- **THE PROBLEM**
Scan the material below and copy every line holding the word "ankle".

- **MATERIAL FOR THIS TASK**
━━━━━━━━━━━━━━━━
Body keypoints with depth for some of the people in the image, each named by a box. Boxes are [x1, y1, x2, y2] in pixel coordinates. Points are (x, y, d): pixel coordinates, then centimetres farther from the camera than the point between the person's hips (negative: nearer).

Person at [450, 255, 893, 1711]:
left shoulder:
━━━━━━━━━━━━━━━━
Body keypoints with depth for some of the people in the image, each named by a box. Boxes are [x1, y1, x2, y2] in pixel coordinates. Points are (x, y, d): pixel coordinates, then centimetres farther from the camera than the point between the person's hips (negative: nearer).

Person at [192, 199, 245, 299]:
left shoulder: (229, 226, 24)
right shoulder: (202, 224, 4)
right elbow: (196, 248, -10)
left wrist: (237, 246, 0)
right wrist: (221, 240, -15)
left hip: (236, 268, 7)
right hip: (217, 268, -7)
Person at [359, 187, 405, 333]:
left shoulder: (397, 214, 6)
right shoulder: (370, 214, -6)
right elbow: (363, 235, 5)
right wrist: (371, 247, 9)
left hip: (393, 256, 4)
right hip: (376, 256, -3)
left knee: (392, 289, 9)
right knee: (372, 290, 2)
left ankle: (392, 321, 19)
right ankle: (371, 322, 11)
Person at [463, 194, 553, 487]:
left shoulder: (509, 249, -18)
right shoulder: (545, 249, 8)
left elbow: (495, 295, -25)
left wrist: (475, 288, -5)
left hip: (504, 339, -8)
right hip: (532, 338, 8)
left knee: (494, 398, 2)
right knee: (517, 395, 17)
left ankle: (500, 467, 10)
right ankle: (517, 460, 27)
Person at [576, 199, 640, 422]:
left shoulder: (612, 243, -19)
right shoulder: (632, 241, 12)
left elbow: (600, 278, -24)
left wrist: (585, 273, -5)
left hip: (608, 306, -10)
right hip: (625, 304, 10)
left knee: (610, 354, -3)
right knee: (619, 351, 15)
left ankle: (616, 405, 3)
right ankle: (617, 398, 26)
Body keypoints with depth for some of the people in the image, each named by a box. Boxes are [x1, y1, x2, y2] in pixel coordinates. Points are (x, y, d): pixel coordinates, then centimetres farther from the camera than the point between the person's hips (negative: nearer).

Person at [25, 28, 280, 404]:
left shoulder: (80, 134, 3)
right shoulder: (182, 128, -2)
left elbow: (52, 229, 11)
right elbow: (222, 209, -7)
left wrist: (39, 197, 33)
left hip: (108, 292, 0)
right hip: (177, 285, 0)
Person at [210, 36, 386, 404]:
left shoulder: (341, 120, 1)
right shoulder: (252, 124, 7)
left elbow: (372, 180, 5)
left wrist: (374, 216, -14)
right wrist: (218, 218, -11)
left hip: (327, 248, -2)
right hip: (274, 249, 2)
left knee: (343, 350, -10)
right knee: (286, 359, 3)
━━━━━━━━━━━━━━━━
- **TASK SOLUTION**
left ankle: (392, 321, 19)
right ankle: (371, 322, 11)
left ankle: (500, 467, 10)
right ankle: (517, 460, 27)
left ankle: (616, 405, 3)
right ankle: (617, 398, 26)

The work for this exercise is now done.